== DATA SUPPLIED ==

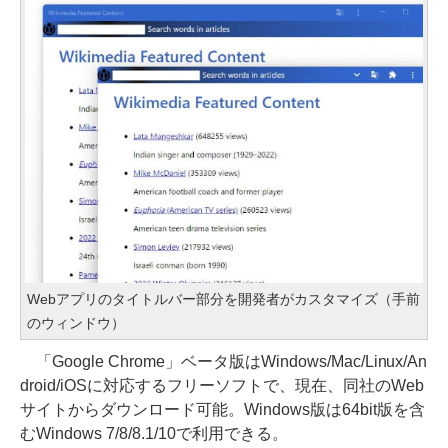
Webアプリのタイトルバー部分を開発者がカスタマイズ（手前
のウィンドウ）
「Google Chrome」ベータ版はWindows/Mac/Linux/An
droid/iOSに対応するフリーソフトで、現在、同社のWeb
サイトからダウンロード可能。Windows版は64bit版を含
むWindows 7/8/8.1/10で利用できる。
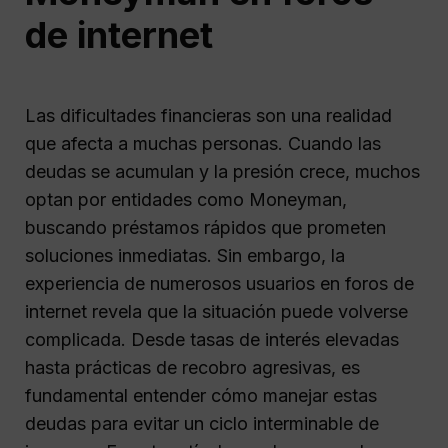
de internet
Las dificultades financieras son una realidad
que afecta a muchas personas. Cuando las
deudas se acumulan y la presión crece, muchos
optan por entidades como Moneyman,
buscando préstamos rápidos que prometen
soluciones inmediatas. Sin embargo, la
experiencia de numerosos usuarios en foros de
internet revela que la situación puede volverse
complicada. Desde tasas de interés elevadas
hasta prácticas de recobro agresivas, es
fundamental entender cómo manejar estas
deudas para evitar un ciclo interminable de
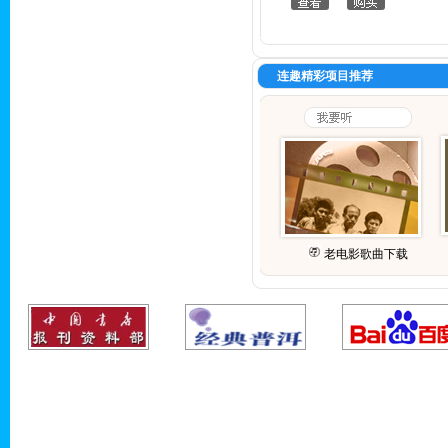
连趣精彩项目推荐
老电影歌曲下载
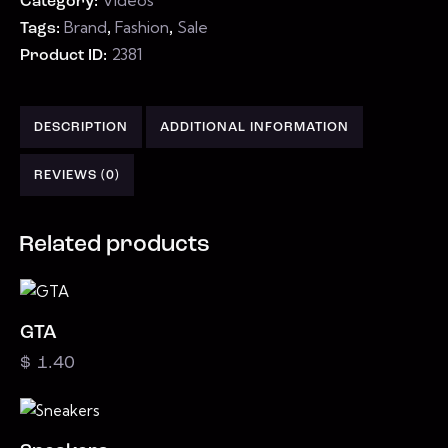
Category:
Brand
Fashion
Sale
Tags:
,
,
2381
Product ID:
DESCRIPTION
ADDITIONAL INFORMATION
REVIEWS (0)
Related products
GTA
$
1.40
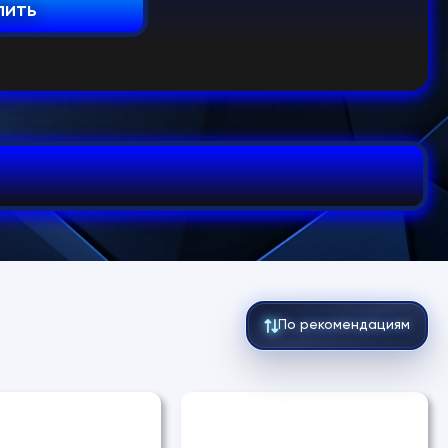
пить
По рекомендациям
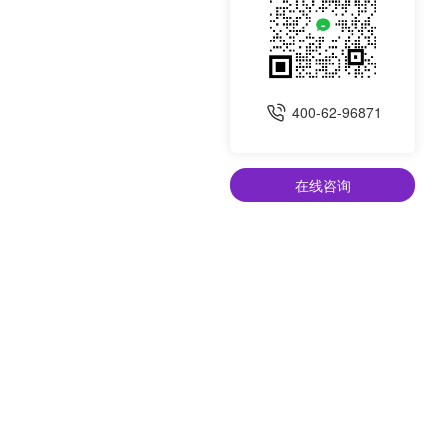
400-62-96871
在线咨询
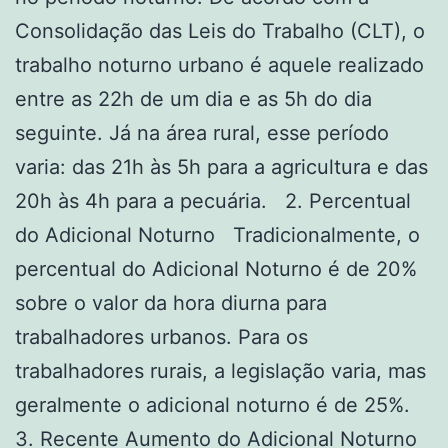
Consolidação das Leis do Trabalho (CLT), o
trabalho noturno urbano é aquele realizado
entre as 22h de um dia e as 5h do dia
seguinte. Já na área rural, esse período
varia: das 21h às 5h para a agricultura e das
20h às 4h para a pecuária. 2. Percentual
do Adicional Noturno Tradicionalmente, o
percentual do Adicional Noturno é de 20%
sobre o valor da hora diurna para
trabalhadores urbanos. Para os
trabalhadores rurais, a legislação varia, mas
geralmente o adicional noturno é de 25%.
3. Recente Aumento do Adicional Noturno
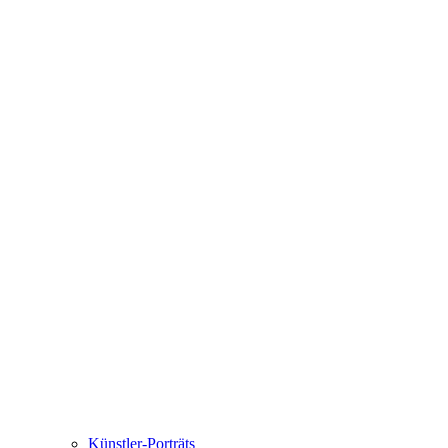
Künstler-Porträts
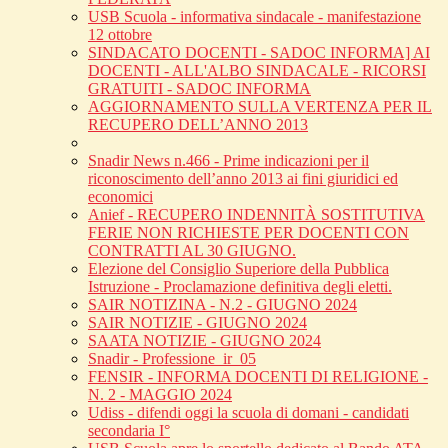
USB Scuola - informativa sindacale - manifestazione
12 ottobre
SINDACATO DOCENTI - SADOC INFORMA] AI
DOCENTI - ALL'ALBO SINDACALE - RICORSI
GRATUITI - SADOC INFORMA
AGGIORNAMENTO SULLA VERTENZA PER IL
RECUPERO DELL’ANNO 2013
Snadir News n.466 - Prime indicazioni per il
riconoscimento dell’anno 2013 ai fini giuridici ed
economici
Anief - RECUPERO INDENNITÀ SOSTITUTIVA
FERIE NON RICHIESTE PER DOCENTI CON
CONTRATTI AL 30 GIUGNO.
Elezione del Consiglio Superiore della Pubblica
Istruzione - Proclamazione definitiva degli eletti.
SAIR NOTIZINA - N.2 - GIUGNO 2024
SAIR NOTIZIE - GIUGNO 2024
SAATA NOTIZIE - GIUGNO 2024
Snadir - Professione_ir_05
FENSIR - INFORMA DOCENTI DI RELIGIONE -
N. 2 - MAGGIO 2024
Udiss - difendi oggi la scuola di domani - candidati
secondaria I°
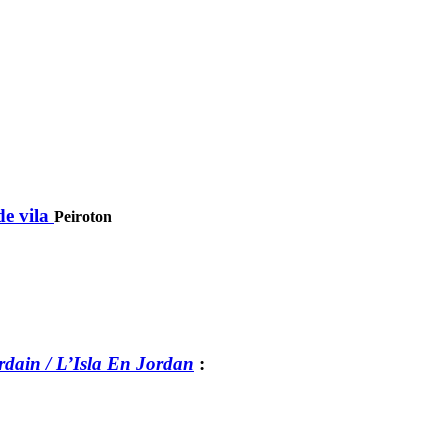
de vila
Peiroton
rdain / L’Isla En Jordan
:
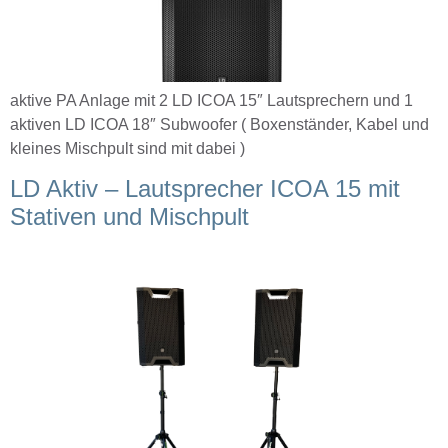
aktive PA Anlage mit 2 LD ICOA 15″ Lautsprechern und 1
aktiven LD ICOA 18″ Subwoofer ( Boxenständer, Kabel und
kleines Mischpult sind mit dabei )
LD Aktiv – Lautsprecher ICOA 15 mit
Stativen und Mischpult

===

• ABOUT THIS EXERCISE
Could you copy the text above word for word, starting with the line that contains "de internet" and going on through the line that contains "Künstler-Porträts", leaving out the pictures?

• OUTPUT FOR THIS EXERCISE
de internet
Las dificultades financieras son una realidad
que afecta a muchas personas. Cuando las
deudas se acumulan y la presión crece, muchos
optan por entidades como Moneyman,
buscando préstamos rápidos que prometen
soluciones inmediatas. Sin embargo, la
experiencia de numerosos usuarios en foros de
internet revela que la situación puede volverse
complicada. Desde tasas de interés elevadas
hasta prácticas de recobro agresivas, es
fundamental entender cómo manejar estas
deudas para evitar un ciclo interminable de
连趣精彩项目推荐
老电影歌曲下载
Category:
Brand
Fashion
Sale
Tags:
,
,
2381
Product ID:
DESCRIPTION
ADDITIONAL INFORMATION
REVIEWS (0)
Related products
GTA
$
1.40
пить
По рекомендациям
400-62-96871
在线咨询
Consolidação das Leis do Trabalho (CLT), o
trabalho noturno urbano é aquele realizado
entre as 22h de um dia e as 5h do dia
seguinte. Já na área rural, esse período
varia: das 21h às 5h para a agricultura e das
20h às 4h para a pecuária. 2. Percentual
do Adicional Noturno Tradicionalmente, o
percentual do Adicional Noturno é de 20%
sobre o valor da hora diurna para
trabalhadores urbanos. Para os
trabalhadores rurais, a legislação varia, mas
geralmente o adicional noturno é de 25%.
3. Recente Aumento do Adicional Noturno
Künstler-Porträts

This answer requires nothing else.